Feature 1 helped users estimate their income by breaking it down by job. This feature actually decreased onboarding conversion by 10%. When I conducted usability tests post implementation, users cited that they didn't really care about accuracy at this stage. They were often just shopping around, and while they needed help estimating, they didn't care about accuracy.
We as a business got too excited about income accuracy, but our users did not. We over designed for a feature we care about, and strayed away from user needs.
The goal of this project was also to help more users get subsidies, but we got distracted by trying to make income more accurate.
Feature 2 provided users an anchor point/threshold income before users checked for subsidy qualification. This feature was a rousing success! We went from 30% total subsidy-eligible users to total 45% subsidy eligible users.
Our onboarding conversion did not take a hit as a result of this feature.
This also had positive effects downstream.

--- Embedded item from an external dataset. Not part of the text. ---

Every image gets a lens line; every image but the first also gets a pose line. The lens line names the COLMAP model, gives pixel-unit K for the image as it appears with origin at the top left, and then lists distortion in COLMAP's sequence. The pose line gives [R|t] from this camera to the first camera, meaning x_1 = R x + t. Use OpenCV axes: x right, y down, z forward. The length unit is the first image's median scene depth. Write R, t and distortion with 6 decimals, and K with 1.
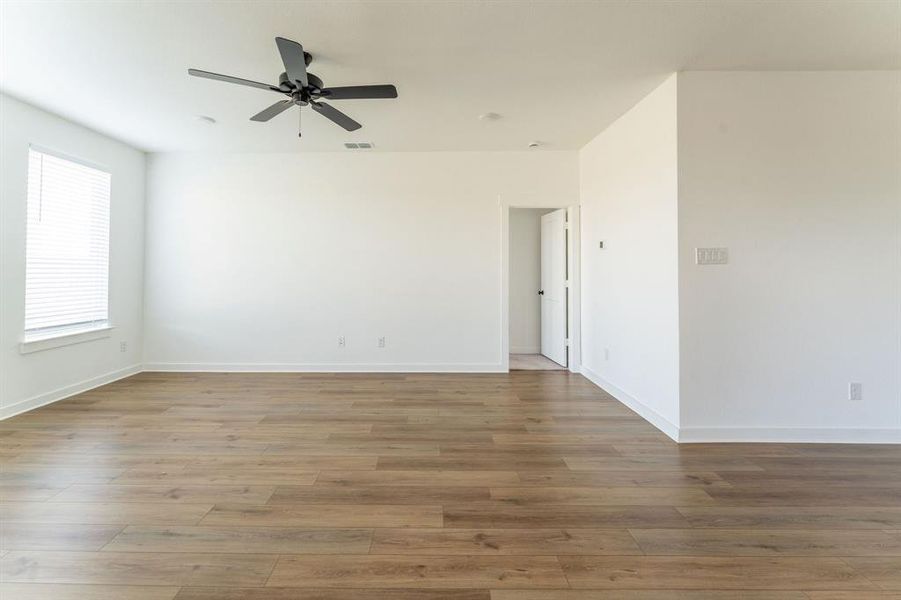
lens RADIAL K [[392.6, 0, 431.1], [0, 392.6, 260.1], [0, 0, 1]] dist [-0.007260, 0.000538]
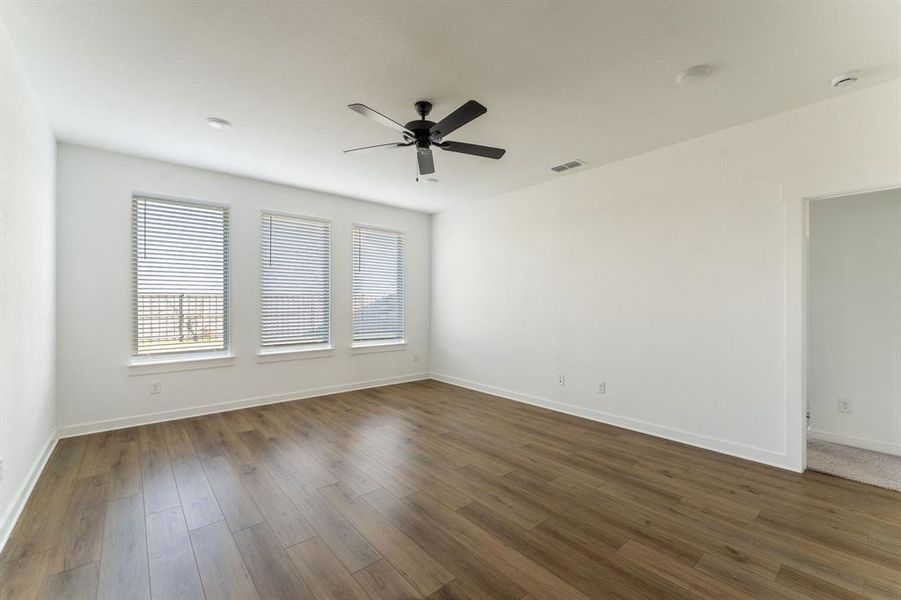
lens RADIAL K [[378.7, 0, 443.4], [0, 378.7, 299.1], [0, 0, 1]] dist [0.000404, 0.000129]
pose [[0.647661, -0.005009, -0.761912, 0.469908], [0.014541, 0.999878, 0.005787, 0.009273], [0.761790, -0.014827, 0.647654, 0.330271]]
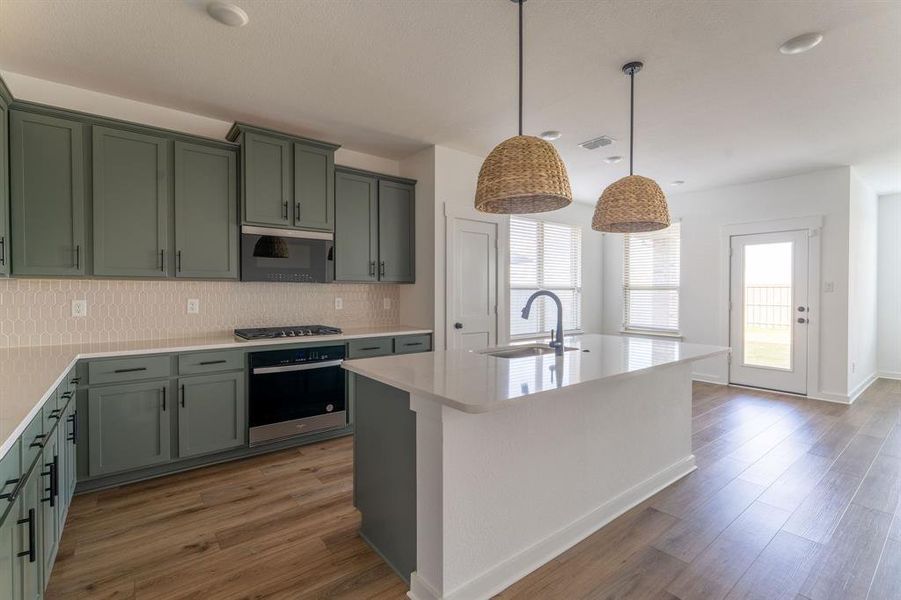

Our E2E conversion increased by 33% as subsidy eligible users were much more likely to convert than ineligible users.
Feature 3 provided instant subsidy calculation as a user was typing in their income. It reduced the looping behavior we observed in some users.
It also had downstream effects, where users were less likely to change their income later on, after they picked a plan and were filling out their plan application.
This project was one of the biggest and most successful to bring about a step change to conversion rates at Stride.
While the Guided Income feature was not as successful as we had hoped, it taught us to not get too sidetracked by what management wanted, and to keep the focus on grounded user needs.
Guided Income was overkill for a health insurance onboarding. The research done on the feature also laid out the foundation for what is our new product, Stride Finance.